** Exercise passage **
F-35 audit a costly reminder to make bureaucrats accountable

The public service needs a culture of outcomes, not optics. That means making executives accountable, and, yes, having the courage to dismiss those who fail in ways that cost Canadians millions.
Karen Hogan
One of Auditor General Karen Hogan’s latest reports found that the F-35 procurement jumped $8.7-billion over the budget outlined two years before.

It’s happened again. Another auditor general report, another billion-dollar boondoggle. This time, it’s the F-35 procurement saga—proof that when it comes to major federal projects, we’ve somehow normalized cost overruns like it’s just part of doing business.

The audit, released June 10, revealed the price tag for the fighter jets jumped $8.7-billion higher than the original estimates outlined just two years before. The Office of the Auditor General has now flagged more major projects with spiraling costs, shifting timelines, and an eerie lack of ownership. Again.

This isn’t just about planes, ships, or payroll systems. It’s about a system that rewards process over performance and career survival over real-world results.

Ram Mathilakath is a former executive with the Parliamentary Budget Office and the federal government. Photograph courtesy of Ram Mathilakath

Let’s take a brief tour of the recent auditor general’s findings. One department struggled to define its project scope until it had already committed to spending. Another lacked basic project controls—like tracking how much money was going where. In some cases, departments blew past the government’s own “Guide to Cost Estimating” like it was just friendly advice from a suggestion box. Overruns happened, delays stacked up, and instead of accountability we got acronyms and executive promotions.

It’s performance theatre, starring our tax dollars.

And while we’re at it, remember Phoenix? The payroll fiasco that left thousands of public servants underpaid, overpaid, or not paid at all? That mess didn’t get fixed. It got rebranded. “Pay Modernization” became “Phoenix,” and eventually, just a line item we all try not to think about. That’s how we do damage control in the federal system: rename it, reshuffle the executives, and keep the money flowing.

This isn’t to say that public servants don’t care. Many do. There are many hardworking, well-intentioned professionals in government. But the system they work in is designed to reward what feels safe—committee meetings, prolonged consultations, polished memos—over what delivers value. Real results carry risk. And in government, risk is rarely rewarded. Playing it safe—even if it means quietly bleeding millions of dollars—is the smarter career move.

But Canada just got a new prime minister in Mark Carney, and he’s not cut from the usual political cloth. He’s an investment banker with a reputation for due diligence, delivering value, and running tight, high-performing ships. That’s great news, but also a loud signal to the federal bureaucracy: sharpen your pencils. The era of billion-dollar blunders followed by golden handshakes may be over.

Because here’s the thing: in the private sector, blowing the budget on a marquee project gets you fired—not shuffled to another executive desk with a new title and a nice pension forecast. If your team burned through a billion dollars with no measurable results, there would be exit interviews, not rewrite the project charter.

Mark Carney h
Prime Minister Mark Carney is an investment banker with a reputation for due diligence, delivering value, and running tight, high-performing ships, writes Ram Mathilakath. The Hill Times photograph by Andrew Meade

What we need now is a culture of performance, not process. Outcomes, not optics. That means making executives publicly accountable for what they lead. And, yes, having the courage to dismiss executives who fail in ways that cost Canadians millions. It’s not vindictive—it’s basic management. The opportunity cost of not doing so would be a hospital or school not funded.

** Data extracts **
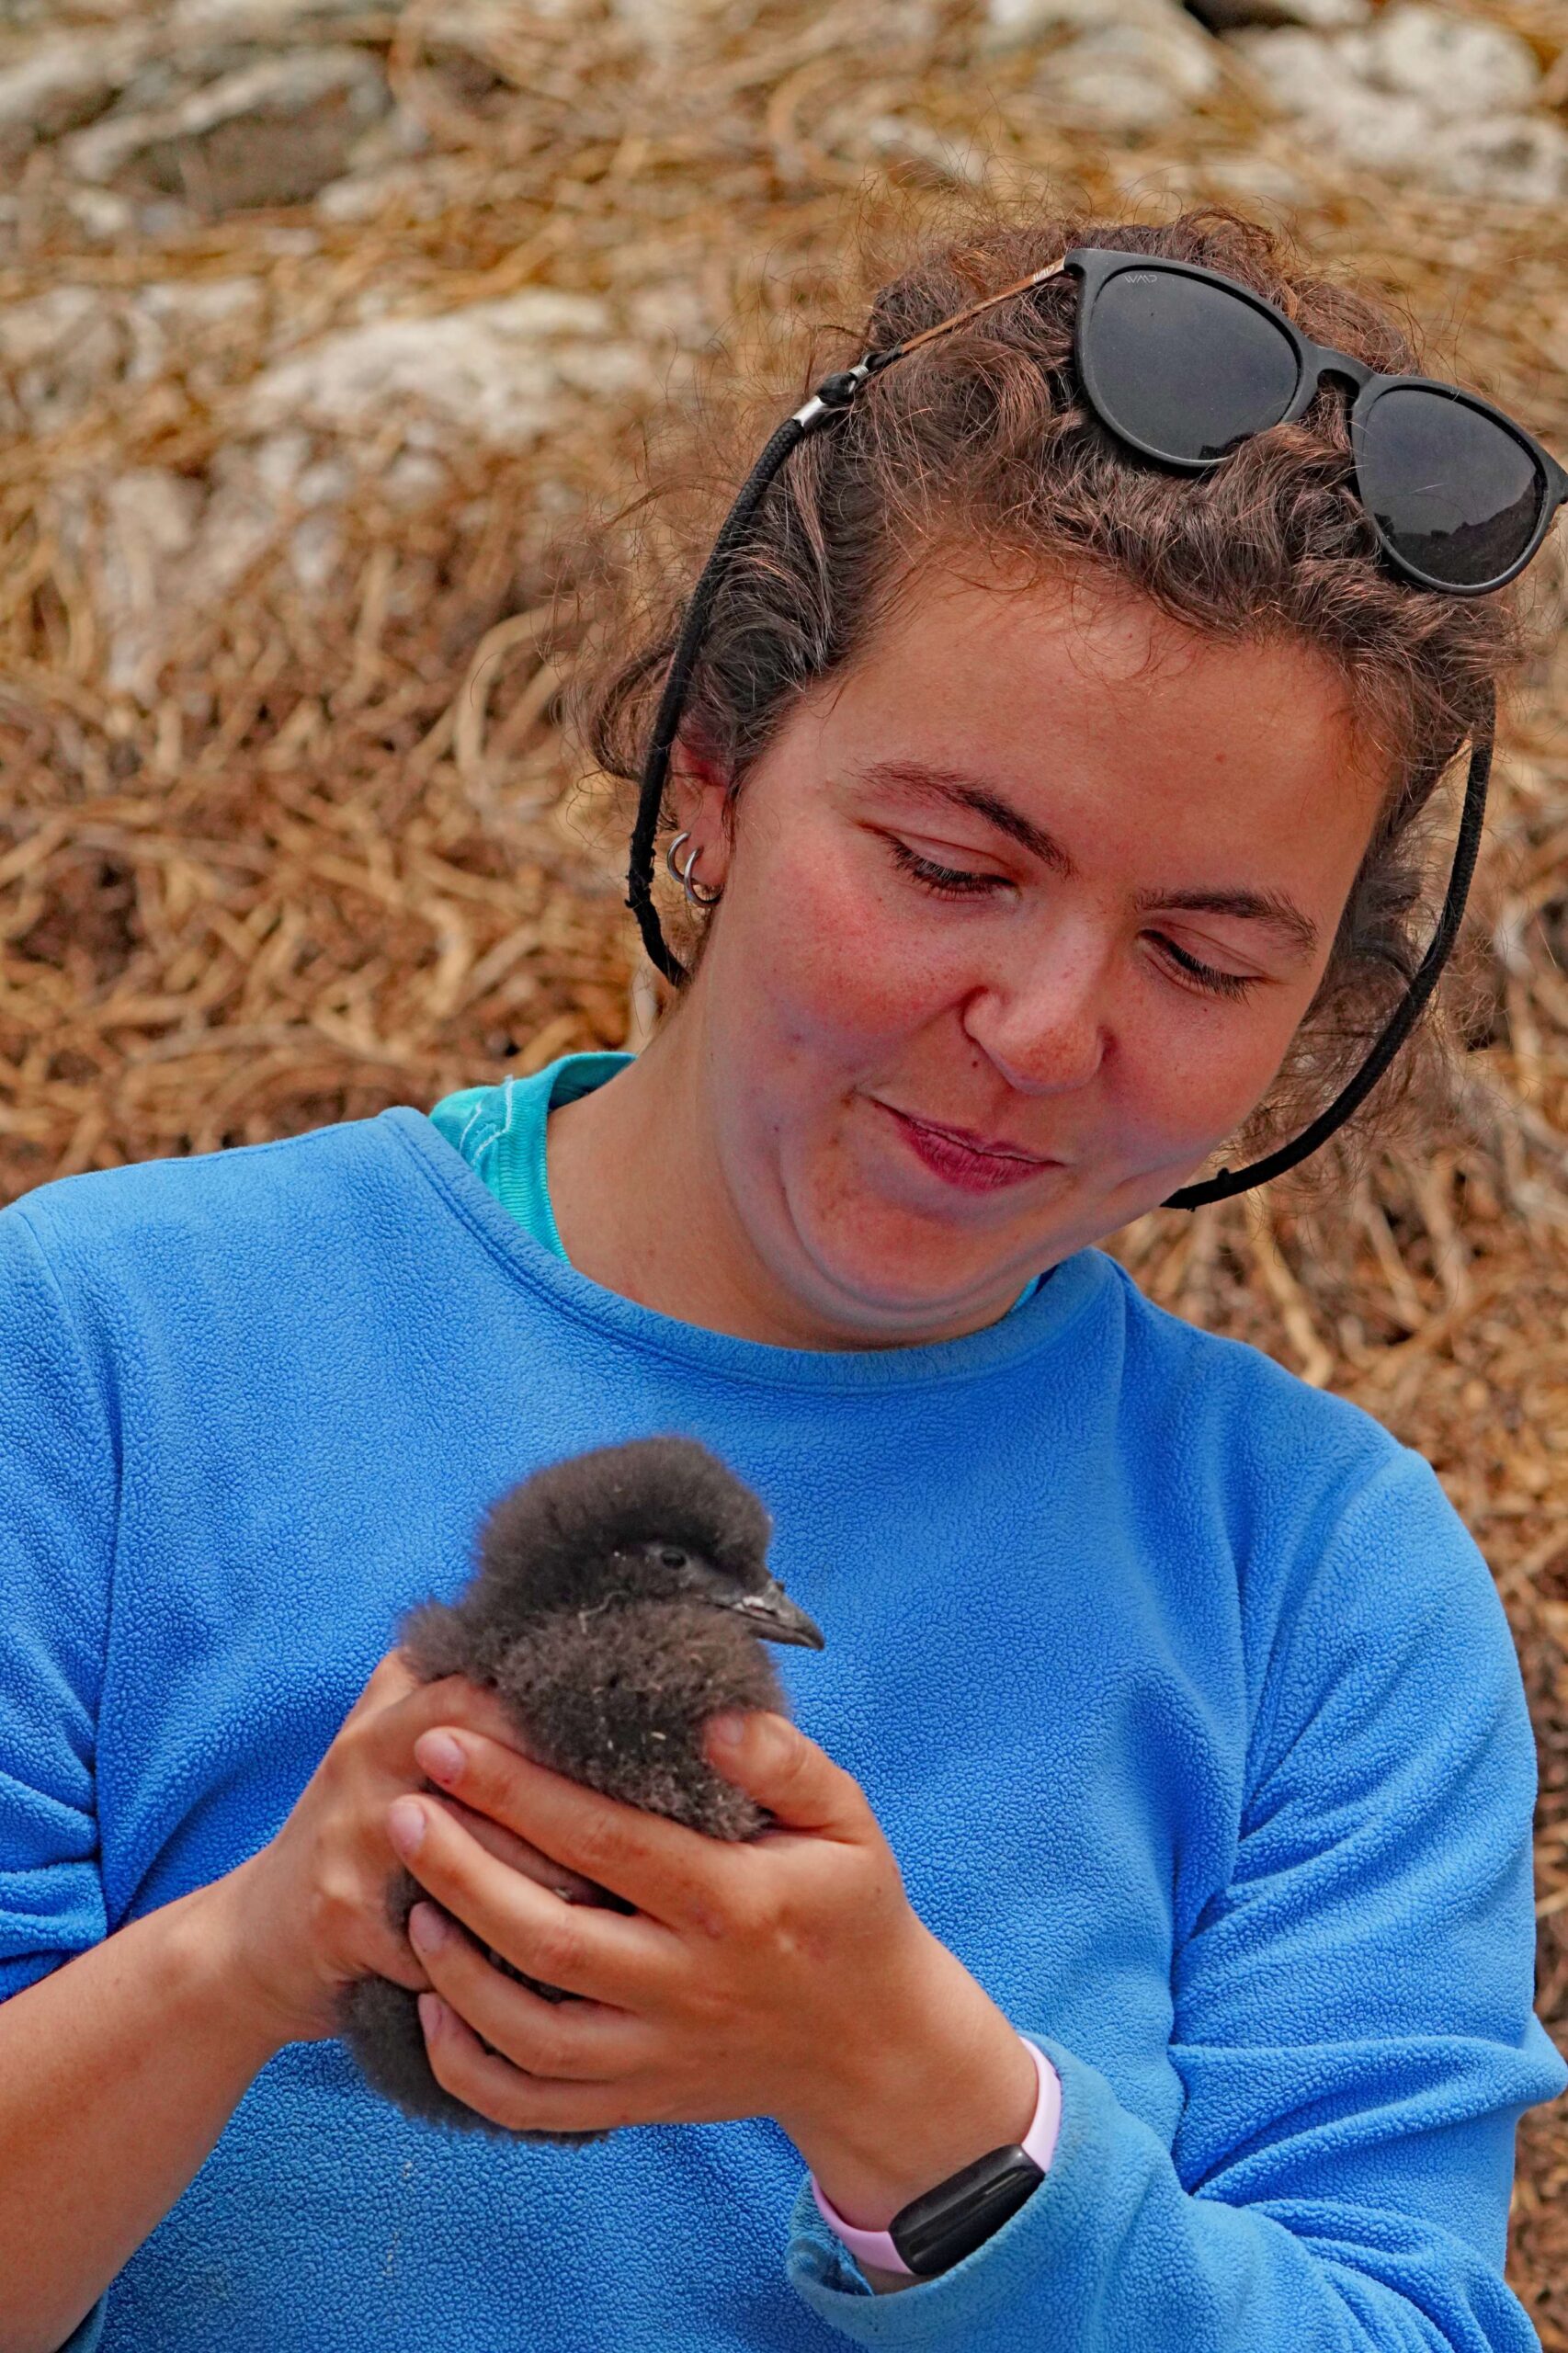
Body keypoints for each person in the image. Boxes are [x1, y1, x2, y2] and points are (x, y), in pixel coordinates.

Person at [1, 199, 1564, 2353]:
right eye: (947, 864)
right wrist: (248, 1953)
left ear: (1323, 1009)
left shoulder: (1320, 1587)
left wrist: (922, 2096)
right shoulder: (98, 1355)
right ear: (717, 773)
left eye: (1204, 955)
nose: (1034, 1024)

--

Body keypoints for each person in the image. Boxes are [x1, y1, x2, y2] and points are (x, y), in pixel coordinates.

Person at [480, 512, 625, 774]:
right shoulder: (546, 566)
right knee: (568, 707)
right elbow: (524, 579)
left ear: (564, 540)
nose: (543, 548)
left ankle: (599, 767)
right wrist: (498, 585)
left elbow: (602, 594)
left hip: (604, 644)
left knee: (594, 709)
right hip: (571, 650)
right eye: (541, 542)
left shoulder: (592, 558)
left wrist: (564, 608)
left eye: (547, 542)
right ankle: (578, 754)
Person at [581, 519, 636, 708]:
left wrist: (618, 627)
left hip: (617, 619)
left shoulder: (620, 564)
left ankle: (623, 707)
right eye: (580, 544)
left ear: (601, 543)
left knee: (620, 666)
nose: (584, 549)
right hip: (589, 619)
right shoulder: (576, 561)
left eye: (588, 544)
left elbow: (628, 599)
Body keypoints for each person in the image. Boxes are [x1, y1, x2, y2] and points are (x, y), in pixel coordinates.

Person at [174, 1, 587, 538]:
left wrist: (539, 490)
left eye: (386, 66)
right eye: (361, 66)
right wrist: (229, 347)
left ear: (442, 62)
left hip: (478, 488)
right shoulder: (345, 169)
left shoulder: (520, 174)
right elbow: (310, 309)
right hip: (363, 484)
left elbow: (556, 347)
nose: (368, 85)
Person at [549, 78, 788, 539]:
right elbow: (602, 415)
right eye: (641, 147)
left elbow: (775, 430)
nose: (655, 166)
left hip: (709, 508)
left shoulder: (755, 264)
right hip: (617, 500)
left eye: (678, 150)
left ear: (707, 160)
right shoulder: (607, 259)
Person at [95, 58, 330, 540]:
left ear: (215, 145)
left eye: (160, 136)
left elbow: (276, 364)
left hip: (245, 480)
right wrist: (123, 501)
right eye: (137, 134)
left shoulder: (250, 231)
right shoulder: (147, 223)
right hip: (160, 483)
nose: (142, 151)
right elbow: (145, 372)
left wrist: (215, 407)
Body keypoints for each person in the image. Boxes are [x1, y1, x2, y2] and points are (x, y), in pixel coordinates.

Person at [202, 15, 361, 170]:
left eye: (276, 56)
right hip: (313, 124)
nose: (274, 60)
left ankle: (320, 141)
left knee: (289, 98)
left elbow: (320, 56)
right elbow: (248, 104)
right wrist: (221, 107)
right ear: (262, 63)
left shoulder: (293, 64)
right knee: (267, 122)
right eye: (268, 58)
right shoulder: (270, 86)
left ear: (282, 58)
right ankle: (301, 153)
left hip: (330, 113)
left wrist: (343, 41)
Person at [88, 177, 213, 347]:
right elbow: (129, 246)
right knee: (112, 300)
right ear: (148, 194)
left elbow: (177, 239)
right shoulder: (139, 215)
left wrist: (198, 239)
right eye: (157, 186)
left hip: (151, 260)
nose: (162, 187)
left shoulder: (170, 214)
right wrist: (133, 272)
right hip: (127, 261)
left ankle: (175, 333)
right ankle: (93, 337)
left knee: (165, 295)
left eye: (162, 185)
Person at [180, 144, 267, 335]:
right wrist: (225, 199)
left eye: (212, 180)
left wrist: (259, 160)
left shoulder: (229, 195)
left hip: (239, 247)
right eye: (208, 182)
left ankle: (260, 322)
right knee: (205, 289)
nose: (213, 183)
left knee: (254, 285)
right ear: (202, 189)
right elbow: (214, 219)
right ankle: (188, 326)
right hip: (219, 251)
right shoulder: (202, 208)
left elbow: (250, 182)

** Work instruction **
According to the opinion piece on the F-35 audit, how much higher was the fighter jets' price tag than the original estimates made two years earlier?

** Solution below **
It was $8.7 billion higher.